Sebelumnya, ahli gizi, Tan Shot Yen, pernah menyampaikan insiden keracunan massal seharusnya bisa dicegah jika prinsip dasar pengolahan makanan massal dijalankan dengan benar. Ia menekankan pentingnya penerapan prinsip HACCP (Hazard Analysis and Critical Control Point) untuk menjamin makanan yang disalurkan aman dikonsumsi.
“Mulai dari pemilihan bahan, penyimpanan, proses masak, pengemasan, distribusi, hingga penyajian – semuanya harus diawasi,” ujar Tan saat dihubungi pada Jumat, 25 April 2025.
Ia juga menyayangkan absennya pelatihan teknis dan simulasi yang memadai sebelum program diluncurkan. “Kalau belum siap, ya katakan belum siap. Jangan korbankan anak-anak hanya karena ambisi politik,” ujarnya.
Tan juga menyarankan dapur MBG seharusnya dibangun di sekolah atau melibatkan kantin yang sudah ada. Menurut dia, sistem saat ini yang bergantung pada dapur mitra di luar sekolah rentan gagal kontrol mutu dan distribusi.
Keruwetan MBG tak berhenti di soal keamanan pangan. Polemik juga mencuat antara mitra dapur umum dan yayasan mitra BGN, seperti yang terjadi di Kalibata, Jakarta Selatan. Dapur milik Ira Mesra terpaksa menghentikan operasional akibat belum dibayar hingga hampir Rp 1 miliar oleh yayasan Berkat Media Nusantara (MBN), yang bermitra dengan BGN.
Kepala BGN Dadan Hindayana mengklaim telah memfasilitasi mediasi, namun menolak bertanggung jawab atas kisruh keuangan tersebut. “Itu urusan internal antara mitra dapur dan yayasan,” ujarnya.
Padahal, menurut peneliti ICW Dewi Anggraeni, model pelaksanaan program yang menggantungkan operasional pada skema semacam ini justru membuka potensi masalah baru. “Daripada terus menimbulkan kisruh, lebih baik dihentikan saja,” kata Dewi.
Dewi menilai tidak adanya satu komando antara BGN dan mitra menimbulkan kekacauan rantai distribusi dan perencanaan anggaran.
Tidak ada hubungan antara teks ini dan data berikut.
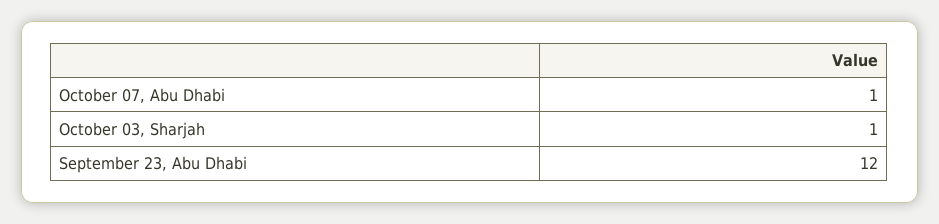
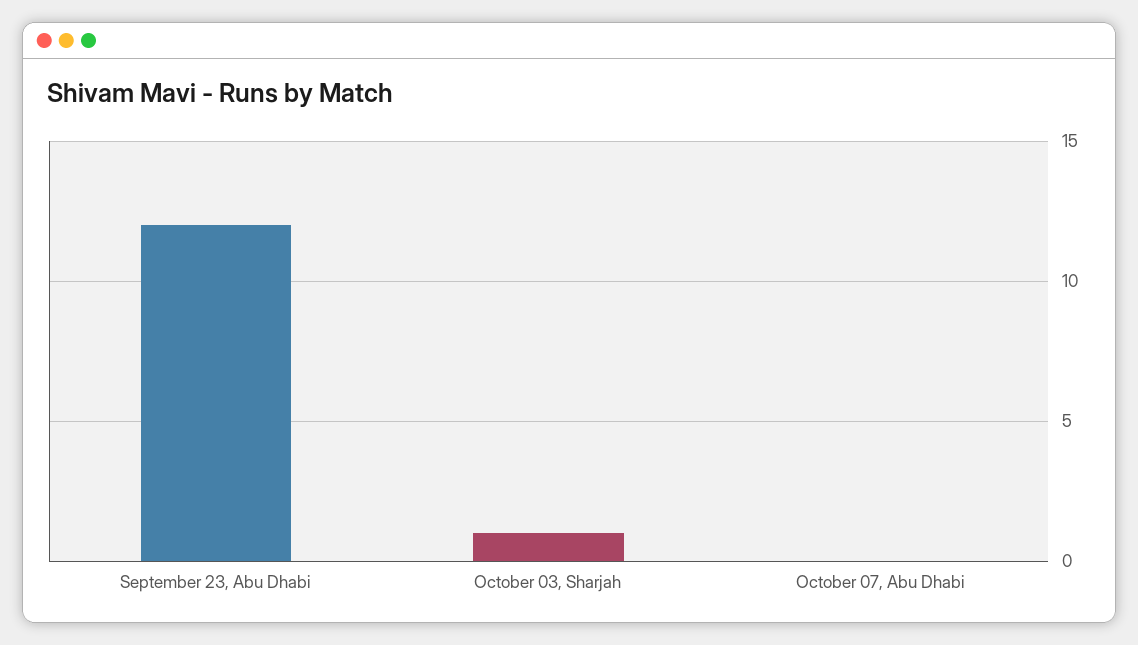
October 07, Abu Dhabi: 1 -> 0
Padahal, anggaran MBG mencapai triliunan rupiah per tahun dan melibatkan jutaan penerima manfaat di seluruh Indonesia.
Program MBG juga digugat soal transparansi harga dan mutu makanan. Harga paket makanan semula dirancang Rp 15 ribu, namun belakangan turun jadi Rp 10 ribu. Hal ini berdampak pada kualitas makanan yang diterima murid. Bahkan pada tahap awal peluncuran, paket MBG tidak menyertakan susu sebagaimana dijanjikan dalam kampanye.
Direktur Keadilan Fiskal Celios, Media Wahyu Askar, menyebut ini sebagai bukti bahwa program dirancang tanpa kesiapan matang. “Jika mau dilanjutkan, perlu evaluasi besar: transparansi anggaran, pelibatan masyarakat sipil, dan audit tata kelola,” kata Media.
Melihat akumulasi masalah, dari kasus keracunan, persoalan pembayaran mitra, buruknya rantai pengawasan pangan, hingga ketidakjelasan otoritas pelaksana, dia menilai ada alasan kuat untuk menghentikan program MBG secara menyeluruh.